27.   Compliance with the default loan servicing federal regulations promulgated
by HUD, pursuant to the National Housing Act, 12 U.S.C. 1710(a) can be held to
be a contractual condition precedent to instituting a foreclosure action. Failure of
the Plaintiff to implement foreclosure avoidance servicing is an appropriate subject
for a counterclaim for declaratory and injunctive relief. U.S. v. Trimble, 86 F.R.D.
435 (S.D. Fla. 1980); Cross v. Federal National Mortgagee Association, 359 So.
2d 464, 465 (Fla. 4th DCA 1978): "A mortgage foreclosure is an equitable action
and thus equitable defenses are most appropriate [I]t appears to us that given the
purpose of ... the recommended efforts to obviate the necessity of foreclosure, any
substantial deviation from the recommended norm might be construed by the trial
court under the heading of an equitable defense." Cross, 359 So. 2d at 465. (also
see, Trimble, 86 F.R.D. 435 (S.D. Fla. 1980), where the court found that
compliance with applicable federal laws can be upheld as equitable defense to
deny a creditor the judicial remedy of foreclosure.)
28.   Plaintiff must show that it has federal authority to foreclose – that it
complied with the pre-foreclosure default prevention procedures. The failure to
obtain approval of the Secretary of HUD prior to accelerating the debt is a failure
of a condition precedent to the filing of this action.


29.   Plaintiff failed to obtain prior approval of the Secretary of HUD to
accelerate the debt. The failure of a condition precedent results in the Complaint
failing to state a cause of action. As a matter of law, the Defendant is entitled to
summary judgment because the Plaintiff failed to prove it complied with a
condition precedent to the filing of this action.


30.   In Jeff-Ray Corporation v. Jacobson, 566 So.2d 885 (Fla. 4th DCA, 1990),
the Court dismissed the Complaint for lack of a cause of action at the time the
Complaint was filed because the document upon which the action rested was not
created until after the Complaint was filed.

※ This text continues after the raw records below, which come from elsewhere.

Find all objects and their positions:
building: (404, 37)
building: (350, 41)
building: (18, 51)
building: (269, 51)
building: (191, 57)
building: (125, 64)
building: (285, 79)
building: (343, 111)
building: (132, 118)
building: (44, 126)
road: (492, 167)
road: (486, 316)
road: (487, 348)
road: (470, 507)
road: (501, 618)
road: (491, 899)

31.   WHEREFORE, the Plaintiff moves this Court for the entry of Summary
Judgment of Foreclosure, and an award of attorneys fees and costs.

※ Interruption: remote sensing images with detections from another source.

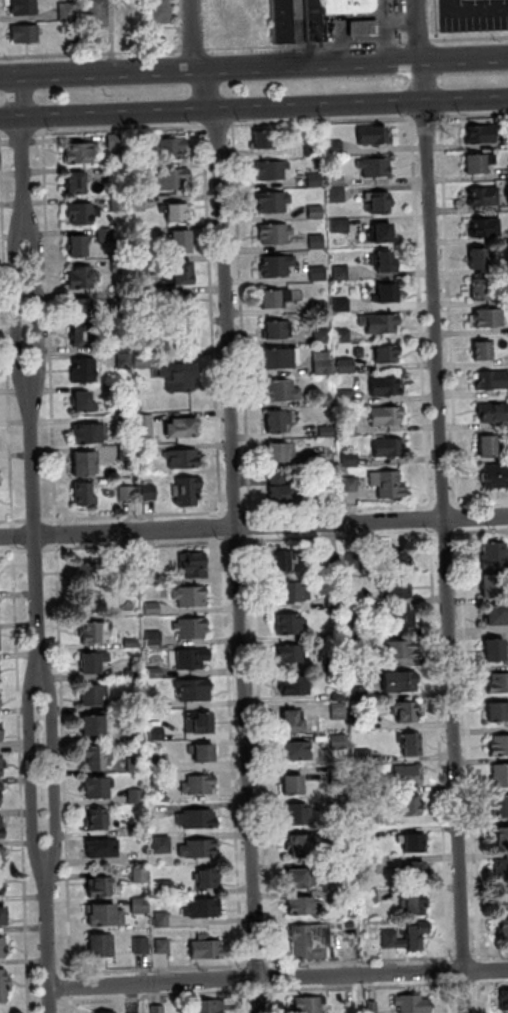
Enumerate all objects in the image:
building: (22, 6)
building: (347, 6)
building: (65, 10)
building: (95, 12)
building: (158, 12)
parking lot: (474, 15)
building: (312, 20)
road: (404, 20)
road: (435, 20)
building: (280, 21)
road: (468, 22)
road: (178, 24)
road: (206, 24)
building: (365, 27)
building: (24, 33)
road: (469, 38)
road: (420, 41)
road: (307, 44)
road: (193, 49)
road: (90, 52)
street lamp: (8, 60)
road: (253, 67)
road: (467, 100)
road: (212, 108)
road: (472, 115)
road: (426, 117)
road: (325, 121)
road: (220, 125)
road: (122, 128)
building: (482, 133)
road: (24, 134)
road: (4, 135)
building: (376, 135)
building: (140, 138)
building: (268, 138)
building: (117, 141)
building: (172, 147)
building: (314, 147)
building: (337, 147)
road: (25, 149)
building: (82, 152)
building: (480, 162)
building: (378, 166)
building: (140, 169)
building: (273, 169)
building: (119, 174)
building: (173, 178)
building: (316, 179)
building: (339, 180)
building: (77, 181)
building: (339, 194)
building: (486, 196)
building: (140, 202)
building: (275, 202)
building: (382, 202)
building: (121, 203)
building: (318, 211)
building: (84, 212)
building: (178, 212)
building: (342, 224)
building: (487, 227)
building: (385, 231)
building: (277, 233)
building: (140, 234)
building: (107, 235)
building: (183, 240)
building: (319, 241)
building: (79, 244)
building: (480, 258)
building: (388, 261)
building: (121, 265)
building: (279, 265)
building: (185, 271)
building: (343, 272)
building: (320, 273)
building: (82, 276)
building: (481, 289)
building: (390, 292)
building: (144, 295)
building: (121, 296)
building: (277, 297)
building: (177, 301)
building: (343, 304)
road: (39, 306)
building: (322, 306)
road: (19, 307)
building: (80, 307)
road: (452, 312)
road: (422, 314)
building: (491, 317)
road: (245, 321)
road: (215, 322)
building: (383, 323)
building: (145, 324)
road: (52, 329)
building: (278, 329)
road: (10, 330)
building: (182, 331)
building: (80, 334)
building: (345, 335)
building: (323, 336)
building: (124, 343)
building: (484, 350)
building: (361, 351)
building: (389, 352)
building: (282, 357)
building: (126, 360)
building: (143, 360)
building: (325, 362)
building: (348, 365)
building: (85, 370)
building: (181, 376)
building: (493, 380)
building: (388, 386)
building: (124, 389)
building: (285, 390)
building: (348, 396)
building: (326, 400)
building: (86, 401)
building: (494, 411)
building: (390, 416)
building: (280, 420)
building: (125, 421)
building: (146, 426)
building: (184, 426)
building: (350, 429)
building: (328, 431)
building: (89, 433)
building: (491, 445)
building: (389, 447)
building: (283, 451)
building: (129, 452)
building: (145, 452)
building: (184, 457)
building: (351, 459)
building: (319, 460)
building: (84, 462)
building: (496, 475)
building: (351, 483)
building: (390, 483)
building: (283, 489)
building: (189, 490)
building: (151, 491)
building: (84, 493)
building: (129, 493)
road: (480, 502)
road: (237, 503)
road: (446, 503)
road: (446, 506)
road: (342, 507)
road: (238, 511)
road: (137, 516)
road: (36, 519)
road: (432, 519)
road: (14, 520)
road: (462, 520)
road: (253, 526)
road: (254, 526)
road: (225, 527)
road: (485, 531)
road: (452, 532)
road: (37, 534)
road: (59, 534)
road: (15, 535)
road: (344, 537)
road: (239, 541)
road: (139, 546)
road: (37, 549)
road: (14, 550)
building: (495, 555)
building: (355, 559)
building: (283, 560)
building: (333, 560)
building: (400, 561)
building: (196, 565)
building: (153, 567)
building: (131, 569)
building: (90, 572)
building: (493, 585)
building: (399, 588)
building: (135, 591)
building: (293, 592)
building: (191, 595)
building: (335, 601)
building: (154, 608)
building: (496, 614)
building: (404, 618)
building: (290, 623)
building: (193, 628)
building: (358, 630)
building: (92, 632)
building: (155, 637)
building: (132, 643)
building: (494, 648)
building: (398, 649)
building: (292, 653)
building: (193, 658)
building: (359, 659)
building: (94, 661)
building: (339, 665)
building: (156, 672)
building: (133, 674)
building: (401, 681)
building: (497, 681)
building: (297, 685)
building: (195, 689)
building: (362, 693)
building: (95, 694)
building: (341, 696)
building: (135, 701)
building: (0, 702)
building: (157, 702)
building: (340, 707)
building: (495, 709)
building: (408, 712)
building: (295, 721)
building: (202, 723)
building: (95, 725)
building: (364, 725)
building: (0, 732)
building: (158, 733)
building: (137, 734)
building: (341, 741)
building: (414, 744)
road: (472, 744)
building: (498, 744)
road: (442, 746)
building: (299, 751)
building: (204, 752)
road: (264, 753)
road: (235, 754)
building: (365, 756)
building: (98, 757)
road: (65, 762)
building: (161, 762)
building: (0, 765)
building: (136, 765)
road: (55, 770)
road: (34, 771)
building: (499, 774)
building: (342, 775)
building: (409, 775)
road: (23, 779)
building: (200, 784)
building: (294, 785)
building: (97, 787)
building: (365, 789)
building: (0, 795)
building: (137, 796)
building: (160, 796)
building: (344, 802)
building: (412, 805)
building: (499, 805)
building: (302, 813)
building: (371, 816)
building: (99, 819)
building: (199, 819)
building: (1, 828)
building: (139, 829)
building: (367, 834)
building: (346, 835)
building: (502, 837)
building: (415, 843)
building: (163, 845)
building: (303, 846)
building: (101, 848)
building: (199, 849)
building: (1, 857)
building: (141, 857)
building: (346, 866)
building: (502, 869)
building: (419, 871)
building: (141, 875)
building: (209, 877)
building: (300, 879)
building: (2, 886)
building: (102, 887)
building: (165, 888)
building: (371, 895)
building: (348, 896)
building: (507, 898)
building: (415, 904)
building: (141, 905)
building: (303, 906)
building: (204, 908)
building: (3, 915)
building: (106, 915)
building: (163, 920)
building: (503, 929)
building: (409, 936)
road: (50, 938)
building: (312, 941)
building: (103, 945)
building: (143, 946)
building: (164, 946)
building: (3, 947)
building: (207, 947)
road: (494, 956)
road: (470, 957)
road: (363, 961)
road: (259, 966)
road: (481, 967)
road: (161, 969)
road: (452, 971)
road: (279, 978)
road: (274, 979)
road: (246, 981)
road: (492, 982)
road: (468, 983)
building: (3, 985)
road: (414, 985)
road: (361, 988)
road: (311, 989)
road: (73, 990)
road: (264, 991)
road: (482, 995)
road: (159, 996)
road: (452, 996)
road: (274, 1000)
building: (504, 1000)
road: (246, 1002)
building: (311, 1004)
building: (413, 1004)
building: (208, 1006)
building: (352, 1007)
building: (373, 1007)
building: (158, 1009)
building: (107, 1012)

      ii.    Plaintiff’s stated basis for acceleration
             - lack of insurance - was patently false

32.   Plaintiff had obtained insurance on the property, at Defendants expense, and
notified her that the insurance would expire on March 31, 2012, but would be
renewed at her expense. (Verified Answer, paragraph 22; Also see Verified
Answer, Exhibit A)
33.   Plaintiff filed this action on March 20, 2012.


34.   There was insurance on the property at the time Plaintiff filed this action.
The Defendant paid for that insurance. Wherefore, Defendant was not in default
when this action was filed. In Jeff-Ray Corporation v. Jacobson, 566 So.2d 885
(Fla. 4th DCA, 1990), the Court dismissed the Complaint for lack of a cause of
action at the time the Complaint was filed because the document upon which the
action rested was not created until after the Complaint was filed.

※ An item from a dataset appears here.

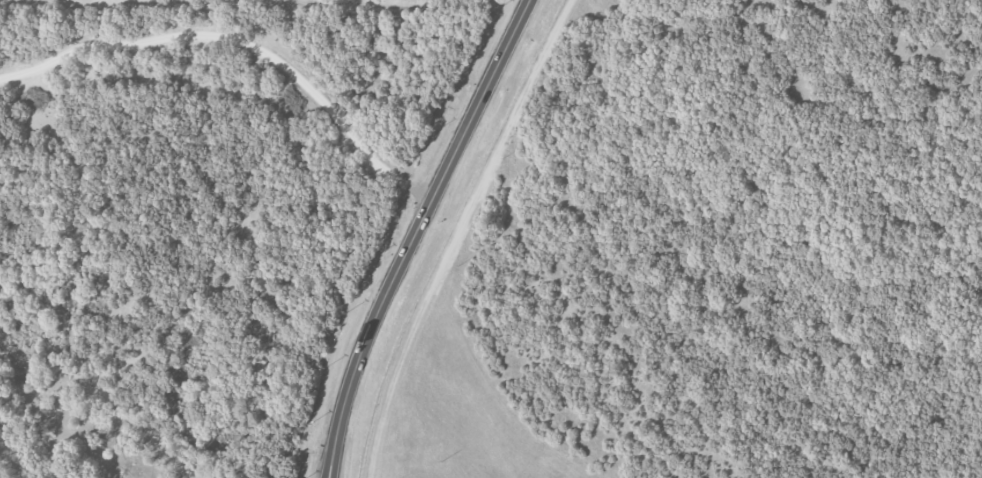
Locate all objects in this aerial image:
road: (242, 40)
road: (414, 233)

35.   WHEREFORE, the Plaintiff moves this Court for the entry of Summary
Judgment of Foreclosure, and an award of attorneys fees and costs.




                                        __________________________
                                       George Gingo, Esq. FBN 875933
                                       James E. Orth, Jr., Esq. FBN 75941
                                       2215 Garden Street, Ste. B
                                       Titusville, FL 32754
                                       (321) 264-9624
                                       (866) 311-9573


                         CERTIFICATE OF SERVICE

      I hereby certify that a true and correct copy of the foregoing has been
furnished by U.S. Mail, this 4th day of June, 2012, Tanya Simpson, SMITH,
HIATT & DIAZ, P.A. P.O. Box 11438 Fort Lauderdale, FL 33339.